Gorki Theater Berlin: Kritik von "Denial" – Yael Ronen
Premiere. Eine Inszenierung über die Verdrängung von dramatischen privaten Erlebnissen. Biografisches mischt sich mit rein Fiktivem. Viele Einzelszenen wechseln sich ab, ohne einen geistigen Überbau.
Çiğdem Teke
© Esra Rothoff
Originalität, Komik und Betroffenheit
Andere Szenen sind näher dran am Thema. Oscar Olivio, eher von einem rustikalen Blödelcharme inspiriert, spielt einen Homosexuellen, der ein Coming-In konsequent ablehnt und plötzlich sein bislang verschleiertes Coming-Out zelebriert, und das auf eine sehr humoristische Weise, die beinahe ins Kasperhafte abgleitet. Für Lachstoff ist gesorgt, aber diesmal ist hier kein subtiler Witz anvisiert. Die Komödie in der Tragödie: Das scheint ein Programm von Yael Ronen zu sein.
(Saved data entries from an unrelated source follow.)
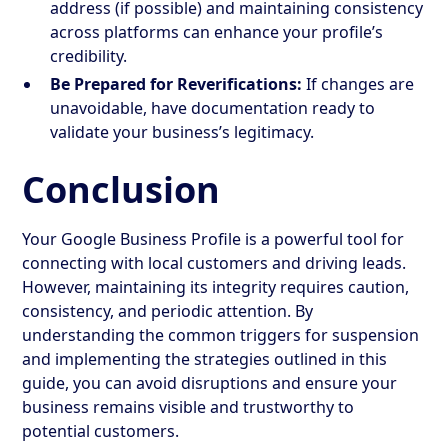
address (if possible) and maintaining consistency
across platforms can enhance your profile’s
credibility.
Be Prepared for Reverifications:
If changes are
unavoidable, have documentation ready to
validate your business’s legitimacy.
Conclusion
Your Google Business Profile is a powerful tool for
connecting with local customers and driving leads.
However, maintaining its integrity requires caution,
consistency, and periodic attention. By
understanding the common triggers for suspension
and implementing the strategies outlined in this
guide, you can avoid disruptions and ensure your
business remains visible and trustworthy to
potential customers.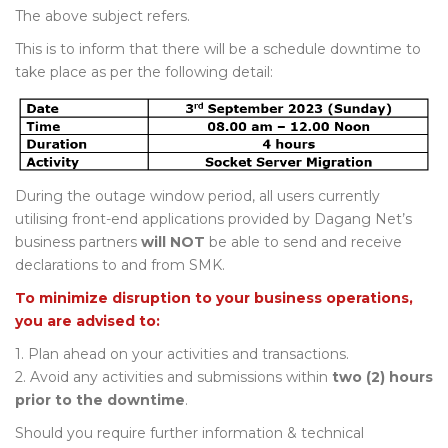
The above subject refers.
This is to inform that there will be a schedule downtime to
take place as per the following detail:
During the outage window period, all users currently
utilising front-end applications provided by Dagang Net’s
business partners
will NOT
be able to send and receive
declarations to and from SMK.
To minimize disruption to your business operations,
you are advised to:
1. Plan ahead on your activities and transactions.
2. Avoid any activities and submissions within
two (2) hours
prior to the downtime
.
Should you require further information & technical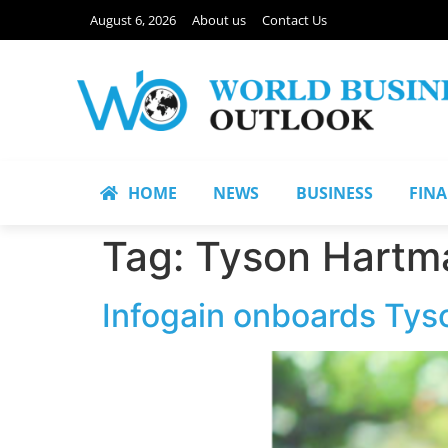
August 6, 2026
About us
Contact Us
HOME
NEWS
BUSINESS
FIN
Tag:
Tyson Hartm
Infogain onboards Ty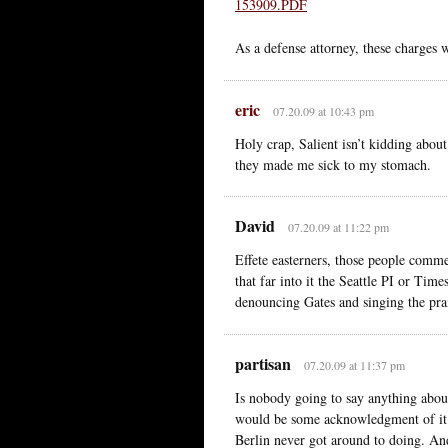
153909.PDF
As a defense attorney, these charges 
eric
07.20.09 at 10:43 pm
Holy crap, Salient isn’t kidding abou
they made me sick to my stomach.
David
07.20.09 at 11:22 pm
Effete easterners, those people comme
that far into it the Seattle PI or Ti
denouncing Gates and singing the prai
partisan
07.20.09 at 11:37 pm
Is nobody going to say anything abou
would be some acknowledgment of it. 
Berlin never got around to doing. And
Die Spezialistin für Tragikomödien kokettiert, ja flirtet immer ein wenig mit dem Publikum, als bestehe ein unausgesprochenes Einverständnis. Die Sätze der Figuren sind so platziert und miteinander verbunden, dass Originalität und Komik hindurchschimmern, selbst in den schicksalhaften Momenten. – Eine Neuentdeckung ist die Gorki-Debütantin Maryam Zaree, die viel in Filmen auftrat und auch im Talentschuppen Ballhaus Naunynstraße spielte, wo übrigens die Intendantin Shermin Langhoff gerne auftaucht. Zarees Professionalität ist sogleich spürbar. Ihre Figur – die einzige, die konkret das Politische berührt - flüchtete mit zwei Jahren von Iran nach Deutschland, weil ihre Mutter, eine persische Widerstandskämpferin, ebenfalls flüchtete. Die Verschwiegenheit dauerte lange an: Zaree wendet dem Publikum den Rücken zu, da ihre Mutter möglicherweise einen kleinen Teil des Publikums bilden könnte.
Fiktive Autobiografien
Die Frage, ob das, was die Akteur*innen von sich preisgeben, tatsächlich wirklich erlebt und wie viel Erfundenes zur Glättung und publikumswirksamen Abrundung hinzugemischt wurde, ist relativ unwichtig. In der Literatur gibt es die Kategorie ‚fiktive Autobiographie' – eine Verschmelzung von Erlebtem und Fiktivem. Insofern ist es nicht von Belang, inwieweit etwa Dimitrij Schaads Privatbekenntnisse der Wahrheit entsprechen. Was er sagt, ist Teil eines Kunstwerks, das nicht zufällig viel Vertrauliches und Persönliches enthält. Der Unterhaltungscharmeur Schaad, der auch von sexuellem Missbrauch als Kind parliert, verkörpert einen Familienvater, der in heftige Kontroversen mit seiner Gattin (Orit Nahmias) verstrickt ist. Sie wirft ihm häusliche Gewalt vor, er hält sie für eine mythomanische Halb-Psychopatin. Das sind köstliche Wortgefechte – doch bedauerlicherweise ist das eine allzu häusliche Geschichte. Ronen wartet diesmal mit Momentaufnahmen und Splittern auf, denen die übergeordnete Idee fehlt. Diese Inszenierung, die eine für ihre Verhältnisse recht unpolitische ist, gehört nicht zu ihren stärksten Arbeiten: Zu richtungslos stehen die Separatszenen nebeneinander. Statt Verleugnung und Verdrängung werden zahlreiche Enthüllungen präsentiert. Das krasse Gegenteil also: Ein Bekenntnistheater. Was bleibt vor allem haften? Der ästhetische Genuss beim Betrachten der Schauspieler*innen.
Denial
von Yael Ronen und Ensemble
Regie: Yael Ronen, Bühnenbild: Magda Willi, Kostüme: Amit Epstein, Musik: Nils Ostendorf, Video: Hanna Slak, Dramaturgie: Irina Szodruch.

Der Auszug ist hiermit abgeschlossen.